WHAT YOU SHOULD DO = All entries are to be copied exactly, with pictures removed.

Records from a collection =
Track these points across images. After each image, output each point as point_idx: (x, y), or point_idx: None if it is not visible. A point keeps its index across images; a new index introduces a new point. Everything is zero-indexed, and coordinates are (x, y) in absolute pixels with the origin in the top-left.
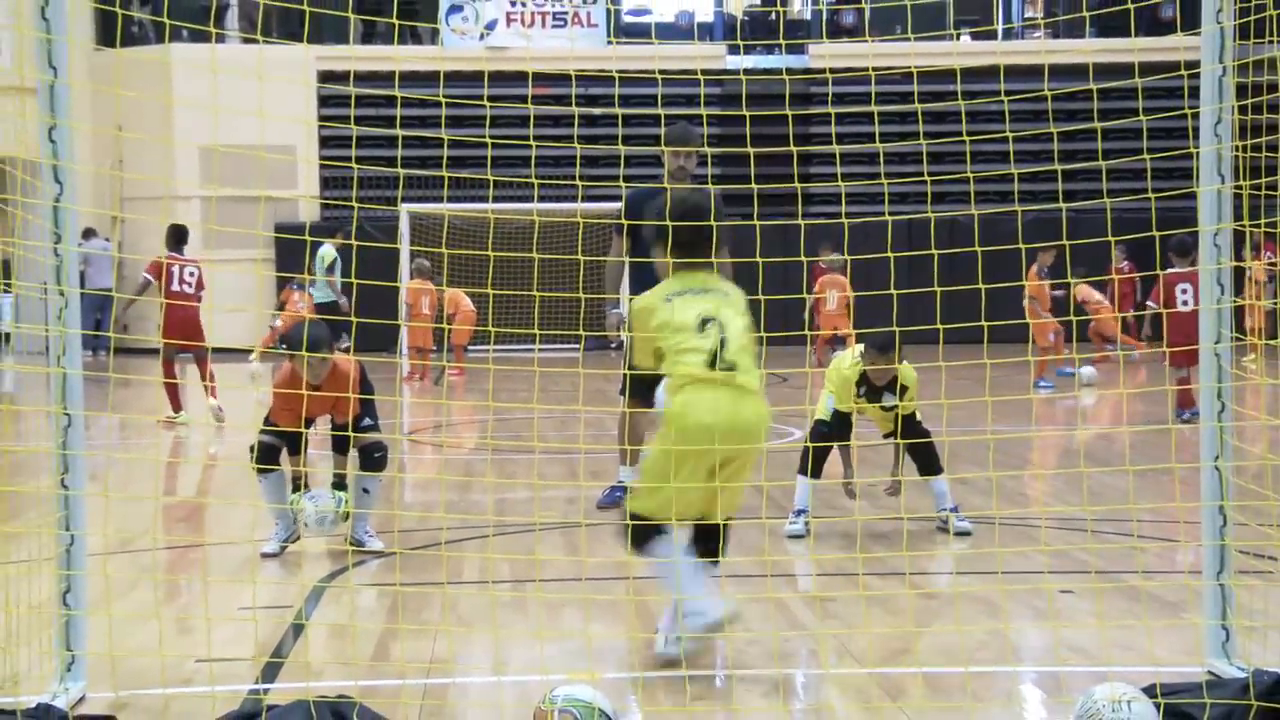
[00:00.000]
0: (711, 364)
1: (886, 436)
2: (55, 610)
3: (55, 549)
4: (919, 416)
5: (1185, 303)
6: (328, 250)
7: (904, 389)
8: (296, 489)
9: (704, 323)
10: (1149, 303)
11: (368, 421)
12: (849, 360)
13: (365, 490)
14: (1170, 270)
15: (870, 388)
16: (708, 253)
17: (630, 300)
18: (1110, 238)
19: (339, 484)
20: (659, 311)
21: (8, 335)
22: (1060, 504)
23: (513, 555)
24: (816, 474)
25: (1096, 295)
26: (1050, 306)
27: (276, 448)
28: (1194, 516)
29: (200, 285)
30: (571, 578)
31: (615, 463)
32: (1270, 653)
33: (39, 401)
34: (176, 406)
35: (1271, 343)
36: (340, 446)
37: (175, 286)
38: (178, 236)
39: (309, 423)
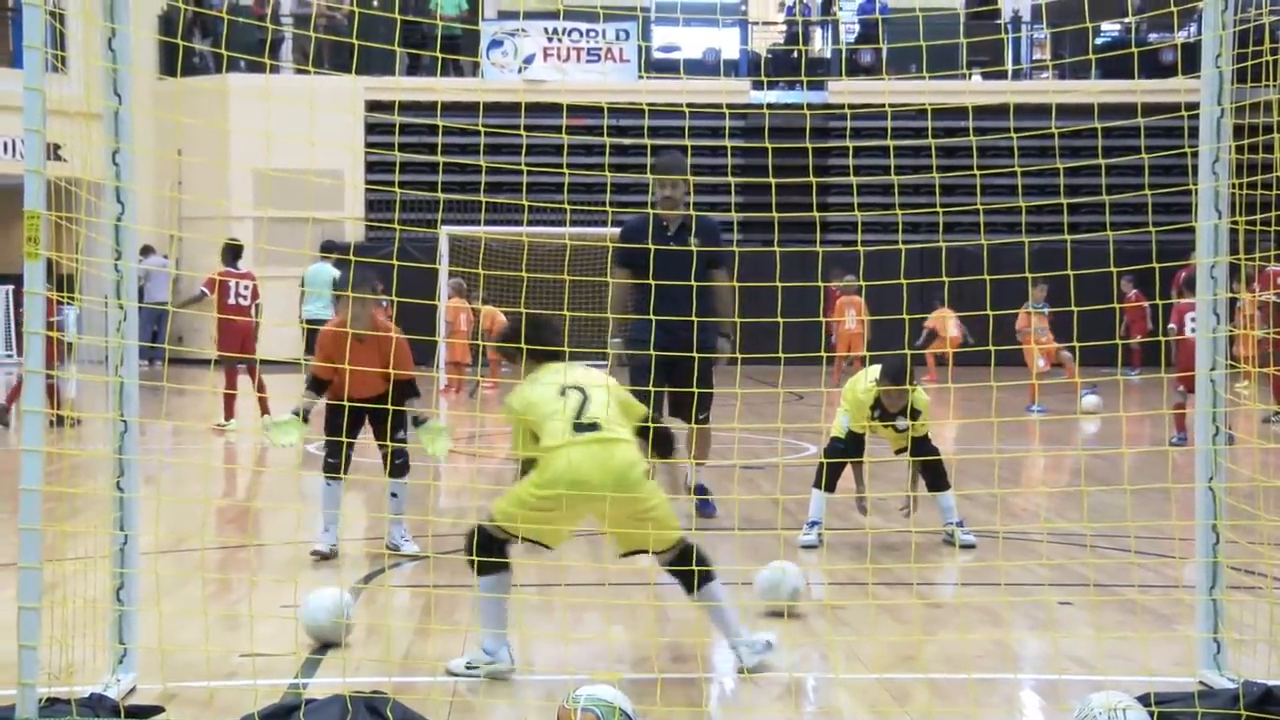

ANSWER =
Track these points across images. After each image, output each point as point_idx: (x, y), or point_idx: None if it is not visible. A point keeps its index across images; a new index introduces a new point. Everything is zero-indexed, and coordinates are (x, y) in absolute pixels with the origin in the top-left.
[00:00.000]
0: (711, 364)
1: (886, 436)
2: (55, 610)
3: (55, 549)
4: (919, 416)
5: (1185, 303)
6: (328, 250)
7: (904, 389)
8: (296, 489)
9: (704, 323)
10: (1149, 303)
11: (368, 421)
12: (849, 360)
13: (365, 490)
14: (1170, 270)
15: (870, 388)
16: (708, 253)
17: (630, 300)
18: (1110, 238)
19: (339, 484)
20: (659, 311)
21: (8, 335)
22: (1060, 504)
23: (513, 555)
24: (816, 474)
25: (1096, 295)
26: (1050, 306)
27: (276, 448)
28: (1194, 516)
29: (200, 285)
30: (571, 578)
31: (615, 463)
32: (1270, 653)
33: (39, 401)
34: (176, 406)
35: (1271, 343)
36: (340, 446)
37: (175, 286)
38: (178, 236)
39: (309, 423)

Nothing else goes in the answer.